Provided data:
--------------------------------------------------
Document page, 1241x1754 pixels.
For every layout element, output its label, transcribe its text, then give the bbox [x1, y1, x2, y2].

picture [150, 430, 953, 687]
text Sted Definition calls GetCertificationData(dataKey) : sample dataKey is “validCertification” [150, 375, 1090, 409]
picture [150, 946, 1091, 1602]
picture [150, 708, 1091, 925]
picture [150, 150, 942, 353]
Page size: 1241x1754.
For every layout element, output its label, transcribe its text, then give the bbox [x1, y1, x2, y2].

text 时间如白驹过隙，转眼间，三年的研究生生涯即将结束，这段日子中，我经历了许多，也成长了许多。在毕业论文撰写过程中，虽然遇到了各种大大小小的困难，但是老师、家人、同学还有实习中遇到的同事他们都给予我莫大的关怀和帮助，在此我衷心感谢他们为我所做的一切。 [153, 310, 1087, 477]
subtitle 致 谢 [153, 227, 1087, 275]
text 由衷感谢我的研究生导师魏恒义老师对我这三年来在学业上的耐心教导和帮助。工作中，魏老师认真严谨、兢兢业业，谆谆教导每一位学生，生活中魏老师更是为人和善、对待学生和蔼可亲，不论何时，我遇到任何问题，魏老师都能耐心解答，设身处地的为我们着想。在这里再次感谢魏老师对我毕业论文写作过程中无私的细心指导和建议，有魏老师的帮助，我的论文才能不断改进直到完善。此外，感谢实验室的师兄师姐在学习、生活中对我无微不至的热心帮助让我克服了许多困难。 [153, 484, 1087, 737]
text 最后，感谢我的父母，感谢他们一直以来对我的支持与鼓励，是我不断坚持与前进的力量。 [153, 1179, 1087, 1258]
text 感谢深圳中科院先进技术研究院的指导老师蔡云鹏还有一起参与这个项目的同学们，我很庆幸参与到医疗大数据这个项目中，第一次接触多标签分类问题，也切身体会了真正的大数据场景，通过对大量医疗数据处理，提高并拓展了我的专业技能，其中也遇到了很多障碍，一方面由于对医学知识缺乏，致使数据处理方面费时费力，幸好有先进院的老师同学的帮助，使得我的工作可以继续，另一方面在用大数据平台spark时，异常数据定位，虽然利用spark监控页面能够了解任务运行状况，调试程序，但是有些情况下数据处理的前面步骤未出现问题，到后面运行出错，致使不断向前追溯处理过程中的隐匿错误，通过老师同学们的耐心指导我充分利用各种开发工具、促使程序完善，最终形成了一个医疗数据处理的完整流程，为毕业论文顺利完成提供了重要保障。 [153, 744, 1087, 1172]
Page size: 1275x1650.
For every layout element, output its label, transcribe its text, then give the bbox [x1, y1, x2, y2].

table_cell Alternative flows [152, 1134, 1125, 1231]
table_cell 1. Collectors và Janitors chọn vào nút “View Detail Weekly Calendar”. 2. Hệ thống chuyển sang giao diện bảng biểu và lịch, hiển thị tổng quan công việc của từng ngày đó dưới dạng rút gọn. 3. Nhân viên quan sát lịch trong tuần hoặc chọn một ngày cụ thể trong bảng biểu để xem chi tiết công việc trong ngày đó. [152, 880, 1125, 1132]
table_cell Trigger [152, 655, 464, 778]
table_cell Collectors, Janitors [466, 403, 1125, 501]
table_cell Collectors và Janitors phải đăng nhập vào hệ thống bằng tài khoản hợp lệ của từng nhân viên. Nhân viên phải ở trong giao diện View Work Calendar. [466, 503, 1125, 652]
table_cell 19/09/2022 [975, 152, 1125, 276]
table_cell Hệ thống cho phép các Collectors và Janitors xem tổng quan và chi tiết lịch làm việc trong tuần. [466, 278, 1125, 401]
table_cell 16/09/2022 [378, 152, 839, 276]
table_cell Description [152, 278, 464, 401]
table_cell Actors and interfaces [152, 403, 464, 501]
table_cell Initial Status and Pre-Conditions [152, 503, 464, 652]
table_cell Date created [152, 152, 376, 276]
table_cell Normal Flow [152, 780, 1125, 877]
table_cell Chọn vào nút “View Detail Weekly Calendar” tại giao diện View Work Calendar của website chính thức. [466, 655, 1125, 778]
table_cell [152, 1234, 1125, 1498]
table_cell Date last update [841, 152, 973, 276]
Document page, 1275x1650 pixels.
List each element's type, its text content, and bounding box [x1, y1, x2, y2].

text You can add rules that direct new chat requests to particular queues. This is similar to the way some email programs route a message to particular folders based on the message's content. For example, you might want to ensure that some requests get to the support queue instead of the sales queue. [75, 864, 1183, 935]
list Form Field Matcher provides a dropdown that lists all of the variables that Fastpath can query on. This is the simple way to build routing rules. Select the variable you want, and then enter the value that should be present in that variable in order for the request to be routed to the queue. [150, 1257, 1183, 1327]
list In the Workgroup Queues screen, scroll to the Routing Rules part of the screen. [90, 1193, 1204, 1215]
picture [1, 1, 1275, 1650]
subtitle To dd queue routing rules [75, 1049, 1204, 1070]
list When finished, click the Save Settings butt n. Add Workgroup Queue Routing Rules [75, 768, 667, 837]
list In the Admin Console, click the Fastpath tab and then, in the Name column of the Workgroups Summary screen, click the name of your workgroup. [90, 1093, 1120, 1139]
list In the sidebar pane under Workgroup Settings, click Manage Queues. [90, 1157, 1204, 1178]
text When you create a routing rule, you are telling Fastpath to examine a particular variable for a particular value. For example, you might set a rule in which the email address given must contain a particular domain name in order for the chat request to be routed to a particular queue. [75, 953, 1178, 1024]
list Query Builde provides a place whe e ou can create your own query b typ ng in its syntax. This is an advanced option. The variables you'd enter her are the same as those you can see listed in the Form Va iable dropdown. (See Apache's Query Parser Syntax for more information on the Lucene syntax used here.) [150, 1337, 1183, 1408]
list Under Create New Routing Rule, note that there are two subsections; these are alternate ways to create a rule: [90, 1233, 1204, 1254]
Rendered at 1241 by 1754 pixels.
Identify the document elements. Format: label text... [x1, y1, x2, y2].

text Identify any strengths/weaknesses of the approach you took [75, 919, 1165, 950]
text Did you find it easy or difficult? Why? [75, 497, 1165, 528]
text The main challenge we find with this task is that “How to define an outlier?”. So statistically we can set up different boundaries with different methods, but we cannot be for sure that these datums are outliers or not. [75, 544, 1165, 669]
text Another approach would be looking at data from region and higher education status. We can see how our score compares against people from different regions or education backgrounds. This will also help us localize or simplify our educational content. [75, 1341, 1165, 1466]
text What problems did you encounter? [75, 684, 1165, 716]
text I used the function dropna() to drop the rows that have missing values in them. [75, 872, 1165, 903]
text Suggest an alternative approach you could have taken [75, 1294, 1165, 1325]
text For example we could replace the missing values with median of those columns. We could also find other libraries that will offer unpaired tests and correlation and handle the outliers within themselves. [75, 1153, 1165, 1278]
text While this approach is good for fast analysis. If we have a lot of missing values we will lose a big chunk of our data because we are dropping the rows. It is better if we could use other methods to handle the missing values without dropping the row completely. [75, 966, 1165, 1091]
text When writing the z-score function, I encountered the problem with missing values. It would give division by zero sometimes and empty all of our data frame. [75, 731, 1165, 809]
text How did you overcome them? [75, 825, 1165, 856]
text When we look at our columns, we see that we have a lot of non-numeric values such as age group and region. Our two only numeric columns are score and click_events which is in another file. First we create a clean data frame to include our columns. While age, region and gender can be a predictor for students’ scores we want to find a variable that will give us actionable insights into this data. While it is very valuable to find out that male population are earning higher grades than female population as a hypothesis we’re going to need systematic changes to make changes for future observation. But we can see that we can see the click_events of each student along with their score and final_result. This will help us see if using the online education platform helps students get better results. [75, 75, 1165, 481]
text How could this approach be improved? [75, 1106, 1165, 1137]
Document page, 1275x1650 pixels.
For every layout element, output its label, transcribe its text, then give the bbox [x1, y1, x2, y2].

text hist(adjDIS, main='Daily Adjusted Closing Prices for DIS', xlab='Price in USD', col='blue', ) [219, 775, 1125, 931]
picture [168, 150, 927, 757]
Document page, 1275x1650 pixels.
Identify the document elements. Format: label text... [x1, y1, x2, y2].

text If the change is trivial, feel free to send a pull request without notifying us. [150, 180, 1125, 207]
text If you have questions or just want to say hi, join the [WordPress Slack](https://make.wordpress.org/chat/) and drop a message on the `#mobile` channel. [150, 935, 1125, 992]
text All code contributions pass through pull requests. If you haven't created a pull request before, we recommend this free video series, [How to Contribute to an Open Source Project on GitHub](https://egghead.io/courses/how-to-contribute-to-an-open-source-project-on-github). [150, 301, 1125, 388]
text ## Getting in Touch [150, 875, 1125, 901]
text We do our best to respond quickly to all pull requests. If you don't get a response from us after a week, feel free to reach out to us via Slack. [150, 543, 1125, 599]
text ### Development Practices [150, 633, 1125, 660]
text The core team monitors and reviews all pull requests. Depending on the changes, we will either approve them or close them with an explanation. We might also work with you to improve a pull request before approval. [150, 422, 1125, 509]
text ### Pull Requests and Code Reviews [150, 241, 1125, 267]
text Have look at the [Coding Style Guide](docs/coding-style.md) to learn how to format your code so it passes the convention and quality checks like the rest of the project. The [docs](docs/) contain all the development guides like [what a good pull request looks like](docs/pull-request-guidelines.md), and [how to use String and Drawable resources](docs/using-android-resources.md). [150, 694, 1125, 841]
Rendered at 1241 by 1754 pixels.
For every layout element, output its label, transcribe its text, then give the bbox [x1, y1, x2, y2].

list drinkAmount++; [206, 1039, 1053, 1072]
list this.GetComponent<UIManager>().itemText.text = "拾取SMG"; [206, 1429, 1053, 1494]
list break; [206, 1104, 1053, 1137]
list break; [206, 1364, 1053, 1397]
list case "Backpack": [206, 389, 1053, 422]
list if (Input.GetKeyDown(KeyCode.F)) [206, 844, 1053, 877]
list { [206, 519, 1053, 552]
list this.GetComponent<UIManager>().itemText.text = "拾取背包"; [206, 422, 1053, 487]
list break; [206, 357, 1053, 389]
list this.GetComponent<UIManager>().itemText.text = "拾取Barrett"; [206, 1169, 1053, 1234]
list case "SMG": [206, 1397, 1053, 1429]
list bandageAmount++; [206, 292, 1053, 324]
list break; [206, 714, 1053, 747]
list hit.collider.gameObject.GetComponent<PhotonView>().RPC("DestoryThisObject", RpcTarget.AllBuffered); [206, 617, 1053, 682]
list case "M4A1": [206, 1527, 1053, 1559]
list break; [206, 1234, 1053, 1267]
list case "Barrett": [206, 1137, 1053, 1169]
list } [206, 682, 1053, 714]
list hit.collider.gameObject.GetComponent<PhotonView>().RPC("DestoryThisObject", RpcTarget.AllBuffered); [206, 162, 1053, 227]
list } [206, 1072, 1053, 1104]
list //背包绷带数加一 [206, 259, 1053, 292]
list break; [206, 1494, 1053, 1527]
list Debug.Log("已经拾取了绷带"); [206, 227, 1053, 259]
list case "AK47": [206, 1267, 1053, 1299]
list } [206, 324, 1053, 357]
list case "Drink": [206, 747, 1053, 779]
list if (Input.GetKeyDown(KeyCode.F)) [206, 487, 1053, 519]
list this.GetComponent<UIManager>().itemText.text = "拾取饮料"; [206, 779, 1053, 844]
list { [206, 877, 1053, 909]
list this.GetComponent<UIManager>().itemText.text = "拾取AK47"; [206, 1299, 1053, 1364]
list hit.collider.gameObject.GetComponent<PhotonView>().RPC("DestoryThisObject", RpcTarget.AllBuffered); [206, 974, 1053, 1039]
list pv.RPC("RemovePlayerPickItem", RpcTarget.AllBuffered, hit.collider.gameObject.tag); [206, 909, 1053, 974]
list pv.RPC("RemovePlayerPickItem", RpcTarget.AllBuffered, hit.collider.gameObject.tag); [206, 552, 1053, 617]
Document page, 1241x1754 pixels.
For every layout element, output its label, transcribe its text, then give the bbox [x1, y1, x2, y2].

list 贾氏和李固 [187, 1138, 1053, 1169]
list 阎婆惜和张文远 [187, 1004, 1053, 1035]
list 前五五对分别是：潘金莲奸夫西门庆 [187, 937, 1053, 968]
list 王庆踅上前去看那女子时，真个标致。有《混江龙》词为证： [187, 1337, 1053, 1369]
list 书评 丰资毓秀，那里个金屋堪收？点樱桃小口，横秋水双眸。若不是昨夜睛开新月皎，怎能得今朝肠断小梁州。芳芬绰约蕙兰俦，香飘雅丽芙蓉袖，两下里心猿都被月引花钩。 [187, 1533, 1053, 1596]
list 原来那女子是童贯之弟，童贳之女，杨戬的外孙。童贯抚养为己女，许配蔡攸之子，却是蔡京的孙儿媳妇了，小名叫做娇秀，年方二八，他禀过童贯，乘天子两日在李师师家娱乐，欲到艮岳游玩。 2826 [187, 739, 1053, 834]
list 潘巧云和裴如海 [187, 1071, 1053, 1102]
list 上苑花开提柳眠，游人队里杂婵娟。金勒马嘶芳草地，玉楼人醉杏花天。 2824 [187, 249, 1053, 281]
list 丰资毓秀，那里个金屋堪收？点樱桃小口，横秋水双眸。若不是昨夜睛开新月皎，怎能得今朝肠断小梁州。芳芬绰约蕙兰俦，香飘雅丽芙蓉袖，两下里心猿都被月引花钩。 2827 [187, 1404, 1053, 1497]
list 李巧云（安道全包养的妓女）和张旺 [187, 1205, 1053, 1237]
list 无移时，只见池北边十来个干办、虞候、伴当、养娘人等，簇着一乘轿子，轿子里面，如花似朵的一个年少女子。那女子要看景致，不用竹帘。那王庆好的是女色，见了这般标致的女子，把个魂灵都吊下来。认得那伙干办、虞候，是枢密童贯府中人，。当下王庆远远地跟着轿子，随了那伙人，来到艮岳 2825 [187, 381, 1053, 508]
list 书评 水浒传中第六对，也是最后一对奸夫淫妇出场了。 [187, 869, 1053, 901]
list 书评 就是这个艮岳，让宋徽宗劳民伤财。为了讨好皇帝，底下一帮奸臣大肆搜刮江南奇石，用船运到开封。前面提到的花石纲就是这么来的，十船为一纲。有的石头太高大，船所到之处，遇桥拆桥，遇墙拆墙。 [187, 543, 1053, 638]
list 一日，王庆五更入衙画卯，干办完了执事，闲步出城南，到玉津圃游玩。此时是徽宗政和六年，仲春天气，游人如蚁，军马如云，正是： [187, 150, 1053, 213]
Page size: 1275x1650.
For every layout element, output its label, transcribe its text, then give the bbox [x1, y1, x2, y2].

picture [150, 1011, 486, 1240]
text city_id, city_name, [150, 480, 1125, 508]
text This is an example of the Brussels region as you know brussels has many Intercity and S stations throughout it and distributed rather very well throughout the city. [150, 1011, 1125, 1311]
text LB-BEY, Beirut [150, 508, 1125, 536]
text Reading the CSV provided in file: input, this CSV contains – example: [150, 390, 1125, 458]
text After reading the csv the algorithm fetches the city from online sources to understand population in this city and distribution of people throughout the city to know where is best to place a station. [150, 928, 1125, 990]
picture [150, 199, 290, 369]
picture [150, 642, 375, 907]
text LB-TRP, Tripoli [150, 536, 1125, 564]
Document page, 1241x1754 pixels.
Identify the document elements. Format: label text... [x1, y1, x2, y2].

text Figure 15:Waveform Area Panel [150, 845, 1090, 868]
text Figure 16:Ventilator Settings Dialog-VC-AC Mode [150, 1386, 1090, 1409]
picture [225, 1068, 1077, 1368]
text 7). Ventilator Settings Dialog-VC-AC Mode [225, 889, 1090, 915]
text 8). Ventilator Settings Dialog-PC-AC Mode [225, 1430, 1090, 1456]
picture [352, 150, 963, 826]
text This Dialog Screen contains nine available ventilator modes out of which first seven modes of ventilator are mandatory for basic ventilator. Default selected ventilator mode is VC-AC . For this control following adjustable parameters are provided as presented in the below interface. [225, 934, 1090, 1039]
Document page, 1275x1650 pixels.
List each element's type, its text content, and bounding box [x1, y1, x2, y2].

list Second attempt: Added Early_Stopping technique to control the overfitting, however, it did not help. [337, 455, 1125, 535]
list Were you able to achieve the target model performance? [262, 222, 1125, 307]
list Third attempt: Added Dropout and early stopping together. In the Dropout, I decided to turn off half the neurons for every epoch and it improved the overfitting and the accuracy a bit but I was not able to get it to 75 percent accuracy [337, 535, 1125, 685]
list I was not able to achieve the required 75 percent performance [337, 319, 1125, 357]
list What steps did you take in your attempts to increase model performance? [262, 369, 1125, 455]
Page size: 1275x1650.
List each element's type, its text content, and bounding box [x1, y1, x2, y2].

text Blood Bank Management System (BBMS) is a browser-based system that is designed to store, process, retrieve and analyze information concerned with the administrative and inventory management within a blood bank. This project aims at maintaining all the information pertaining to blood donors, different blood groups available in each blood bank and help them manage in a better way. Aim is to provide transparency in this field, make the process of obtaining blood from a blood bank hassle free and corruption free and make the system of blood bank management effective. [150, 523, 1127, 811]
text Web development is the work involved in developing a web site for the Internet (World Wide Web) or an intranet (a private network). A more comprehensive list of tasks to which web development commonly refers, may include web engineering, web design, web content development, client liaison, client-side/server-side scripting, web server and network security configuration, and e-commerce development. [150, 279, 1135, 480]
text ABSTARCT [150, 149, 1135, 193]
--------------------------------------------------
Task directions:
Everything from the first line of the entries above through the line with "Page size: 1241x1754." is to be reproduced exactly, and nothing else.

Answer to the exercise:
Document page, 1241x1754 pixels.
For every layout element, output its label, transcribe its text, then give the bbox [x1, y1, x2, y2].

picture [150, 430, 953, 687]
text Sted Definition calls GetCertificationData(dataKey) : sample dataKey is “validCertification” [150, 375, 1090, 409]
picture [150, 946, 1091, 1602]
picture [150, 708, 1091, 925]
picture [150, 150, 942, 353]
Page size: 1241x1754.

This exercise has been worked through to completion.